J.D.Power cut its forecast for West European sales to a fall of 1.1 percent from a previous merely anemic plus 0.2 percent. It had some cloudy news for Germany though. The selling rate in Europe’s biggest market had dipped below three million a year in July, although for the year to date sales were up 10.4 percent.

Not all forecasters are prepared to concede that the sky is falling.

“We believe in light of the speed in financial market decline and the still solid industry data it is too early to give in and make a recessionary scenario our core outlook,” said Deutsche Bank analyst Jochen Gehrke.

The PricewaterhouseCoopers monthly Autofacts report is also optimistic. Not surprisingly because it is all about Germany.

“Strong global demand for German-brand vehicles was primarily bolstered by surging sales in China, a solid luxury market recovery in the U.S., and new organic growth within emerging markets,” the report said.

Despite slightly more pessimistic consumer surveys, Germany’s economic fundamentals are still positive. GDP is expected to grow three percent in 2011, with inflation stable at 2.6 percent, and the seven percent unemployment rate remaining near historic lows, Autofacts said. The German auto industry is on track to reach a record output of six million by 2015. This year output should reach 5.8 million, up from 5.4 million in 2010, according to Autofacts.

Is it sustainable?
Despite the strong performance by the Germans, U.S. ratings agency Standard & Poors is not yet convinced this is sustainable enough to justify upgrades.
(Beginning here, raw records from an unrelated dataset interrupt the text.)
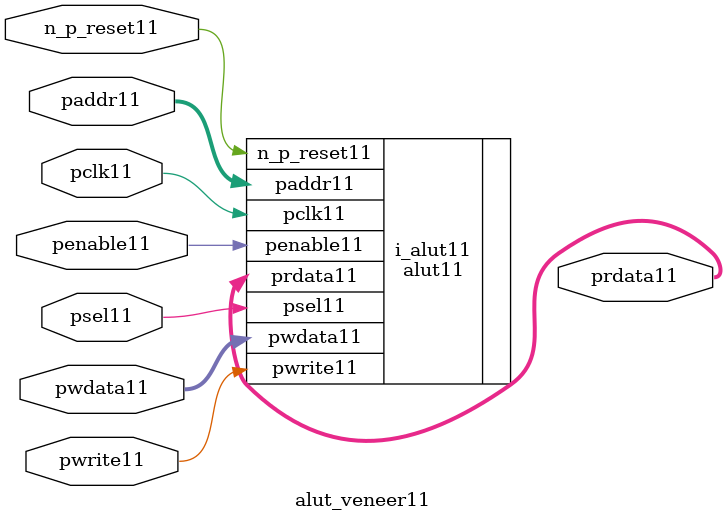
<source format=v>
module alut_veneer11
(   
   // Inputs11
   pclk11,
   n_p_reset11,
   psel11,            
   penable11,       
   pwrite11,         
   paddr11,           
   pwdata11,          

   // Outputs11
   prdata11  
);

   // APB11 Inputs11
   input             pclk11;               // APB11 clock11                          
   input             n_p_reset11;          // Reset11                              
   input             psel11;               // Module11 select11 signal11               
   input             penable11;            // Enable11 signal11                      
   input             pwrite11;             // Write when HIGH11 and read when LOW11  
   input [6:0]       paddr11;              // Address bus for read write         
   input [31:0]      pwdata11;             // APB11 write bus                      

   output [31:0]     prdata11;             // APB11 read bus                       


//-----------------------------------------------------------------------
//##############################################################################
// if the ALUT11 is NOT11 black11 boxed11 
//##############################################################################
`ifndef FV_KIT_BLACK_BOX_LUT11 


alut11 i_alut11 (
        //inputs11
        . n_p_reset11(n_p_reset11),
        . pclk11(pclk11),
        . psel11(psel11),
        . penable11(penable11),
        . pwrite11(pwrite11),
        . paddr11(paddr11[6:0]),
        . pwdata11(pwdata11),

        //outputs11
        . prdata11(prdata11)
);


`else 
//##############################################################################
// if the <module> is black11 boxed11 
//##############################################################################

   // APB11 Inputs11
   wire              pclk11;               // APB11 clock11                          
   wire              n_p_reset11;          // Reset11                              
   wire              psel11;               // Module11 select11 signal11               
   wire              penable11;            // Enable11 signal11                      
   wire              pwrite11;             // Write when HIGH11 and read when LOW11  
   wire  [6:0]       paddr11;              // Address bus for read write         
   wire  [31:0]      pwdata11;             // APB11 write bus                      

   reg   [31:0]      prdata11;             // APB11 read bus                       


`endif

endmodule

</source>
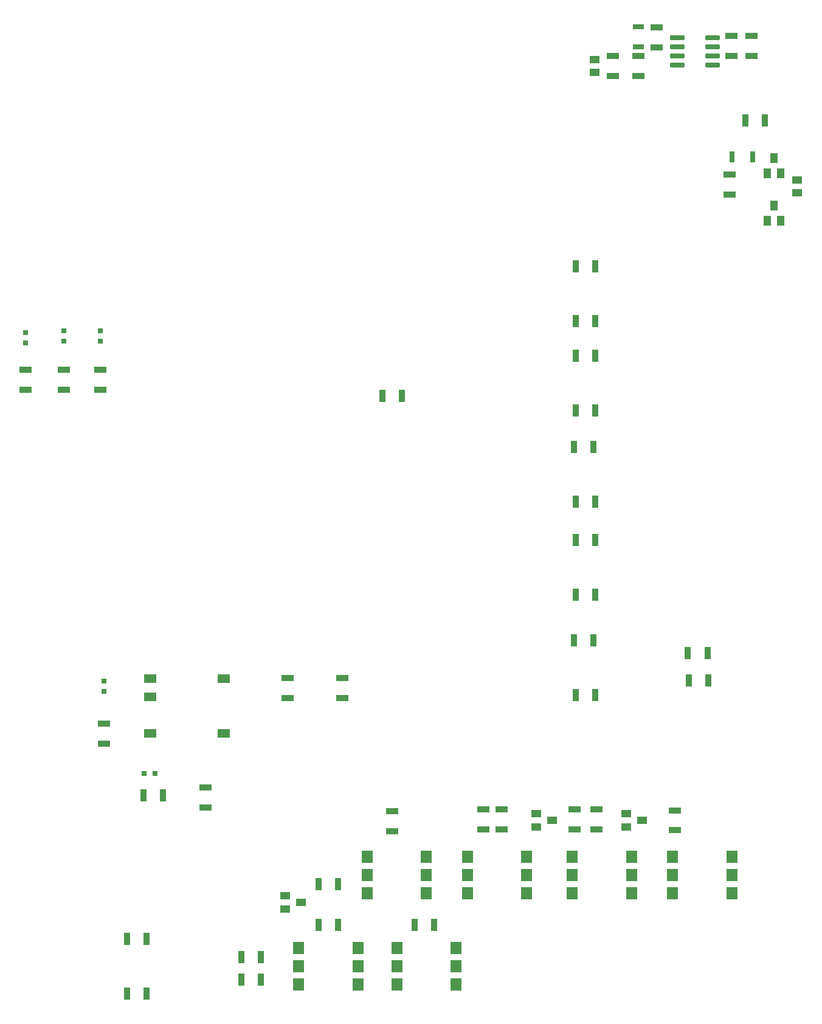
<source format=gtp>
%FSTAX23Y23*%
%MOIN*%
%SFA1B1*%

%IPPOS*%
%AMD25*
4,1,8,0.035800,0.011800,-0.035800,0.011800,-0.038800,0.008900,-0.038800,-0.008900,-0.035800,-0.011800,0.035800,-0.011800,0.038800,-0.008900,0.038800,0.008900,0.035800,0.011800,0.0*
1,1,0.005906,0.035800,0.008900*
1,1,0.005906,-0.035800,0.008900*
1,1,0.005906,-0.035800,-0.008900*
1,1,0.005906,0.035800,-0.008900*
%
%ADD21R,0.067000X0.036000*%
%ADD22R,0.060992X0.025685*%
%ADD23R,0.031496X0.031496*%
%ADD24R,0.025685X0.060992*%
G04~CAMADD=25~8~0.0~0.0~775.6~236.2~29.5~0.0~15~0.0~0.0~0.0~0.0~0~0.0~0.0~0.0~0.0~0~0.0~0.0~0.0~0.0~775.6~236.2*
%ADD25D25*%
%ADD26R,0.036000X0.067000*%
%ADD27R,0.039370X0.055118*%
%ADD28R,0.056299X0.043307*%
%ADD29R,0.031496X0.031496*%
%ADD30R,0.059842X0.070079*%
%ADD31R,0.055118X0.039370*%
%ADD32R,0.070866X0.047244*%
%LNmain-1*%
%LPD*%
G54D21*
X02625Y02104D03*
Y01996D03*
X02925Y02104D03*
Y01996D03*
X0506Y05624D03*
Y05516D03*
X014Y03686D03*
Y03794D03*
X0119Y03686D03*
Y03794D03*
X016Y03686D03*
Y03794D03*
X0517Y05516D03*
Y05624D03*
X0465Y05562D03*
Y0567D03*
X0505Y04756D03*
Y04864D03*
X0455Y05406D03*
Y05514D03*
X0441Y05406D03*
Y05514D03*
X0162Y01746D03*
Y01854D03*
X0432Y01384D03*
Y01276D03*
X038D03*
Y01384D03*
X037Y01276D03*
Y01384D03*
X02175Y01396D03*
Y01504D03*
X032Y01374D03*
Y01266D03*
X0475Y01379D03*
Y01271D03*
X042Y01276D03*
Y01384D03*
G54D22*
X0455Y05676D03*
Y05563D03*
G54D23*
X0119Y03999D03*
Y0394D03*
X014Y04009D03*
Y0395D03*
X016Y04009D03*
Y0395D03*
X0162Y02089D03*
Y0203D03*
G54D24*
X05063Y0496D03*
X05176D03*
G54D25*
X04957Y05615D03*
Y05565D03*
Y05515D03*
Y05465D03*
X04762D03*
Y05515D03*
Y05565D03*
Y05615D03*
G54D26*
X05136Y0516D03*
X05244D03*
X01944Y0146D03*
X01836D03*
X04934Y0209D03*
X04826D03*
X04196Y0231D03*
X04304D03*
X04928Y0224D03*
X0482D03*
X04206Y0201D03*
X04314D03*
X04206Y0436D03*
X04314D03*
X04206Y0406D03*
X04314D03*
X04206Y0387D03*
X04314D03*
X04206Y0357D03*
X04314D03*
X04196Y0337D03*
X04304D03*
X04206Y0307D03*
X04314D03*
X04206Y0286D03*
X04314D03*
X04206Y0256D03*
X04314D03*
X02479Y0045D03*
X02371D03*
X02479Y00575D03*
X02371D03*
X02904Y0075D03*
X02796D03*
X03429D03*
X03321D03*
X03254Y0365D03*
X03146D03*
X02904Y00975D03*
X02796D03*
X01746Y00675D03*
X01854D03*
X01746Y00375D03*
X01854D03*
G54D27*
X05255Y0461D03*
X0533D03*
X05292Y04696D03*
Y04956D03*
X0533Y0487D03*
X05255D03*
G54D28*
X0431Y05425D03*
Y05494D03*
X0542Y04834D03*
Y04765D03*
G54D29*
X01899Y0158D03*
X0184D03*
G54D30*
X03012Y00625D03*
Y00425D03*
Y00525D03*
X02687Y00625D03*
Y00425D03*
Y00525D03*
X03612Y00925D03*
Y01125D03*
Y01025D03*
X03937Y00925D03*
Y01125D03*
Y01025D03*
X0355Y00625D03*
Y00425D03*
Y00525D03*
X03225Y00625D03*
Y00425D03*
Y00525D03*
X05062Y01025D03*
Y01125D03*
Y00925D03*
X04737Y01025D03*
Y01125D03*
Y00925D03*
X04187D03*
Y01125D03*
Y01025D03*
X04512Y00925D03*
Y01125D03*
Y01025D03*
X03387D03*
Y01125D03*
Y00925D03*
X03062Y01025D03*
Y01125D03*
Y00925D03*
G54D31*
X027Y00875D03*
X02613Y00837D03*
Y00912D03*
X03988Y01362D03*
Y01287D03*
X04075Y01325D03*
X04481Y01362D03*
Y01287D03*
X04568Y01325D03*
G54D32*
X02275Y021D03*
Y018D03*
X01874D03*
Y02D03*
Y021D03*
M02*
</source>
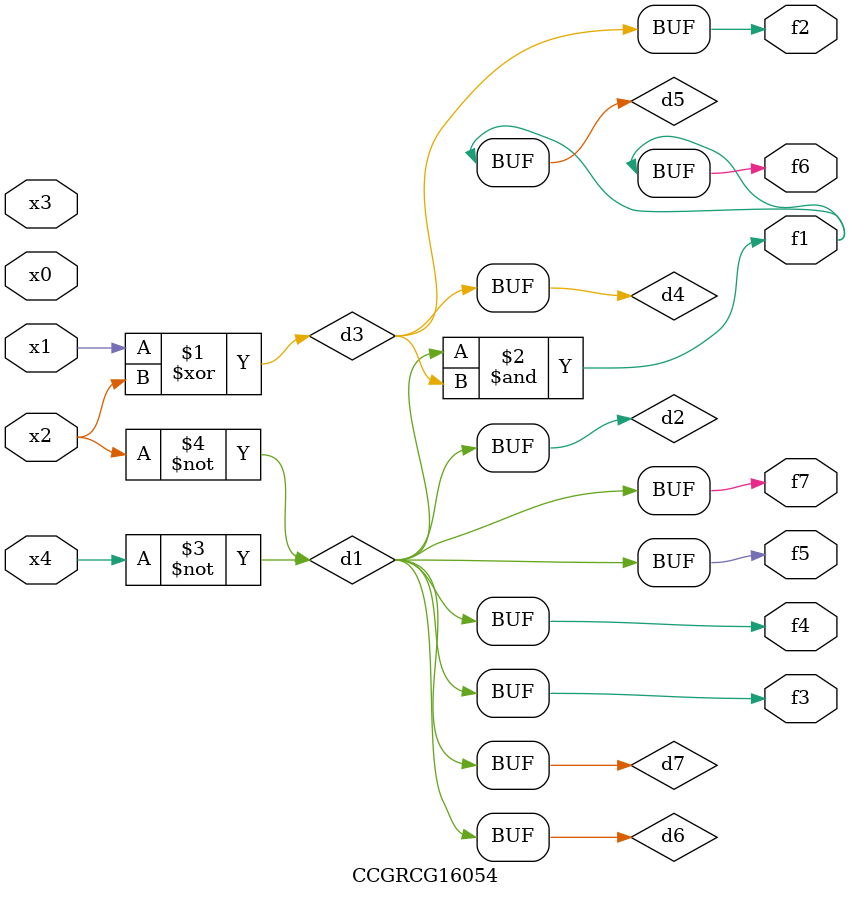
<source format=v>
module CCGRCG16054(
	input x0, x1, x2, x3, x4,
	output f1, f2, f3, f4, f5, f6, f7
);

	wire d1, d2, d3, d4, d5, d6, d7;

	not (d1, x4);
	not (d2, x2);
	xor (d3, x1, x2);
	buf (d4, d3);
	and (d5, d1, d3);
	buf (d6, d1, d2);
	buf (d7, d2);
	assign f1 = d5;
	assign f2 = d4;
	assign f3 = d7;
	assign f4 = d7;
	assign f5 = d7;
	assign f6 = d5;
	assign f7 = d7;
endmodule

</source>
“Profitability has improved and the luxury manufacturers have gone through restructuring and efficiency programs and this produced some good results clearly and they also have strong momentum. Is this sustainable? We’ll be looking at this in the next months. If they are at a new level that might justify uprating action,” said S&P director Barbara Castellano in a video report.

One, admittedly highly unlikely, development would have all this German euphoria skidding off into a wall. The crisis in the Euro zone, which started out with the PIGS – Portugal, Ireland, Greece and Spain – and has now hit Italy and is now approaching France, contains a nightmare scenario for the Germans and their successful engineering exporters.
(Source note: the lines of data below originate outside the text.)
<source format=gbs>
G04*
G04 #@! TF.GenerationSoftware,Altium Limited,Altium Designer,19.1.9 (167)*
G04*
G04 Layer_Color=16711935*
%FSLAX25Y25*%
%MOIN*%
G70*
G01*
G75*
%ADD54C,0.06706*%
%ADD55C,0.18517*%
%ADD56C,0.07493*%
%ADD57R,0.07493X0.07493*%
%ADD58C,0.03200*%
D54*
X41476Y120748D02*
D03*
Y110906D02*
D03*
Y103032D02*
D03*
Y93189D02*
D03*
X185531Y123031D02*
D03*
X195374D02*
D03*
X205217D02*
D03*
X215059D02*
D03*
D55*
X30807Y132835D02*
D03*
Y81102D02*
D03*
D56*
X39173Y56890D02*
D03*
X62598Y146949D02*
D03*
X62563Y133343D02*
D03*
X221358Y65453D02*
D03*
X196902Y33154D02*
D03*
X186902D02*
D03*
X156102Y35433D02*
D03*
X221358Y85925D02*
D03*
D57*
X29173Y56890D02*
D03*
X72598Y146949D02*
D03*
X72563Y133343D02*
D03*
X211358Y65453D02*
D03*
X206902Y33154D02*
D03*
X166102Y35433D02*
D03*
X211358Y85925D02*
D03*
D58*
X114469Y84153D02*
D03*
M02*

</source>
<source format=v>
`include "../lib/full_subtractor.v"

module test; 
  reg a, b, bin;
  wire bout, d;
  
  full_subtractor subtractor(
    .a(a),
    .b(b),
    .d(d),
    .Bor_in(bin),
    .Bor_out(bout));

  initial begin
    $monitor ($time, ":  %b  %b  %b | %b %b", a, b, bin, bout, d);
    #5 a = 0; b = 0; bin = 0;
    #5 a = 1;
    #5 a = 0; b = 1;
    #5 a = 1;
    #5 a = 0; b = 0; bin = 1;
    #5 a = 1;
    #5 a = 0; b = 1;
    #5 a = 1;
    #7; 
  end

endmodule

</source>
If the euro zone did break apart and Germany was forced to return to its old mark, this would torpedo bottom lines. The German’s use of the euro gives the likes of BMW a price advantage of around 25 percent in export markets. If Germany was forced to revert to the mark, car manufacturers would quickly have to move production out of high wage Germany, causing huge unemployment, or forego most or all of their profits. So every time you hear that Germans are reluctant this time to cough up their hard-earned taxes to bail out the latest supplicant with its begging bowl, remember that the nation reaps huge advantages from its use of the euro.

Scared silly
If the recession does return, Bernstein’s Warburton points out that the auto industry would not be a great place for investors.
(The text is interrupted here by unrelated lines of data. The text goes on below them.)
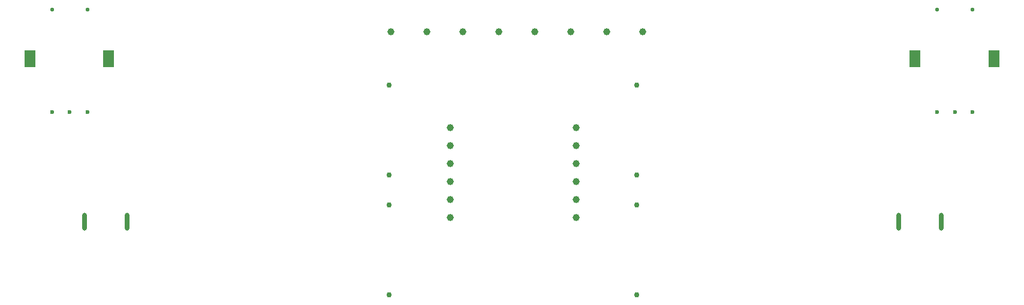
<source format=gbr>
%TF.GenerationSoftware,Altium Limited,Altium Designer,24.10.1 (45)*%
G04 Layer_Color=0*
%FSLAX45Y45*%
%MOMM*%
%TF.SameCoordinates,6FDAC12A-6018-4021-8F52-C8B52F5C83F9*%
%TF.FilePolarity,Positive*%
%TF.FileFunction,Plated,1,2,PTH,Drill*%
%TF.Part,Single*%
G01*
G75*
%TA.AperFunction,ComponentDrill*%
%ADD29O,0.60000X2.54000*%
%ADD30C,1.00000*%
%ADD31C,0.75000*%
%ADD32C,0.60000*%
%ADD33C,0.56000*%
%ADD34R,1.60000X2.40000*%
%TA.AperFunction,ViaDrill,NotFilled*%
%ADD35C,1.00000*%
D29*
X13700000Y1500000D02*
D03*
X14300000D02*
D03*
X2200000D02*
D03*
X2800000D02*
D03*
D30*
X7366000Y2832100D02*
D03*
Y2578100D02*
D03*
Y2324100D02*
D03*
Y2070100D02*
D03*
Y1816100D02*
D03*
Y1562100D02*
D03*
X9144000Y2832100D02*
D03*
Y2578100D02*
D03*
Y2324100D02*
D03*
Y2070100D02*
D03*
Y1816100D02*
D03*
Y1562100D02*
D03*
D31*
X10000000Y1736600D02*
D03*
Y466600D02*
D03*
X6500000Y1736600D02*
D03*
Y466600D02*
D03*
Y3436600D02*
D03*
Y2166600D02*
D03*
X10000000Y3436600D02*
D03*
Y2166600D02*
D03*
D32*
X1990400Y3053100D02*
D03*
X2240400D02*
D03*
X1740400D02*
D03*
X14490401D02*
D03*
X14740401D02*
D03*
X14240401D02*
D03*
D33*
X2240400Y4503100D02*
D03*
X1740400D02*
D03*
X14740401D02*
D03*
X14240401D02*
D03*
D34*
X1430400Y3803100D02*
D03*
X2540400D02*
D03*
X13930400D02*
D03*
X15040401D02*
D03*
D35*
X10083800Y4191000D02*
D03*
X9575800D02*
D03*
X9067800D02*
D03*
X8559800D02*
D03*
X8051800D02*
D03*
X7543800D02*
D03*
X7035800D02*
D03*
X6527800D02*
D03*
%TF.MD5,959048ee96922121a4b3b730b677ca15*%
M02*

</source>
“It is logical that the market (investors) flees from autos when it fears recession – these are hairy, ugly, high fixed cost, hugely operationally leveraged companies. Most will lose money and most will burn cash in a recession,” he said.

But if times do get hard, rather own German auto stocks.

“We are scared silly by what production cuts can do to the cash flow of the French and Fiat. The stocks are very cheap, but they have far greater potential to go very wrong than the Germans. We simply cannot envisage a credible scenario that would see the Germans face a liquidity crisis – unless we start talking about a Euro breakup etc,” Warburton said.